I'm Furious The Instant Pot Makes Better Rice Than My Expensive Asian Rice Cooker

Like anything with a modicum of mainstream popularity, my reaction to the Instant Pot was initially dismissive. "I know how to cook," I convinced myself, "I don't need no novelty gimmicks to make good food." Nevertheless, I bought one for work. Skepticism still coursed through my veins. But after just one batch of fork-tender pot roast in 45 minutes, the rest, as they say, was happily ever after.

Still, there was one threshold I refused to allow the Instant Pot to cross. It involved my trusted rice cooker—an extremely Asian rice cooker—a futuristic appliance you'd mock me for owning if you knew how much I paid for it. (It plays a song when it's done cooking!) Rice was the last frontier, and I wasn't about to allow this $70 Instant Pot to usurp my [grumble grumble]-dollar Zojirushi from Outer Space.

Well, what do you know.

This stupid $70 appliance invented in Canada makes the superior rice.

Better. And quicker.

(This briefly and legitimately stirred up feelings of an ethnic identity crisis—inner monologue: "We Asians shall not be defeated!"—until I realized how ludicrous this sounded. And not that it should assuage my cultural insecurities, but an out-of-work Chinese immigrant did invent the Instant Pot and became a gazillionaire.)

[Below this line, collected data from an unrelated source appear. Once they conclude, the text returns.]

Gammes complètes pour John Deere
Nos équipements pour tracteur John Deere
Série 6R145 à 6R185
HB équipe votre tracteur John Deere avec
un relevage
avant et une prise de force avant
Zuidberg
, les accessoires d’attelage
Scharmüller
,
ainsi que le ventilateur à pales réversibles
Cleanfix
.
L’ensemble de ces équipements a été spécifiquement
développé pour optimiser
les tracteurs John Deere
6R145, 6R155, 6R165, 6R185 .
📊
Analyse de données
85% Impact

I now have zero hesitations declaring that the Instant Pot shall be our household's appliance of choice for making rice. I make it the same way every time:

“I hate that Instant Pot makes better rice” rice recipe

  1. Wash two cups of jasmine rice through a sieve to remove starches.
  2. Dump rice into pot, add two cups of water (or chicken broth).
  3. Add a pat of butter and a pinch of salt (and if you're me, MSG powder).
  4. Set Instant Pot on manual high pressure for four minutes, with vent sealed.
  5. Let cook, allow for 10 minutes of natural release.
  6. Fluff rice with the scoop paddle that came with Instant Pot. Serve.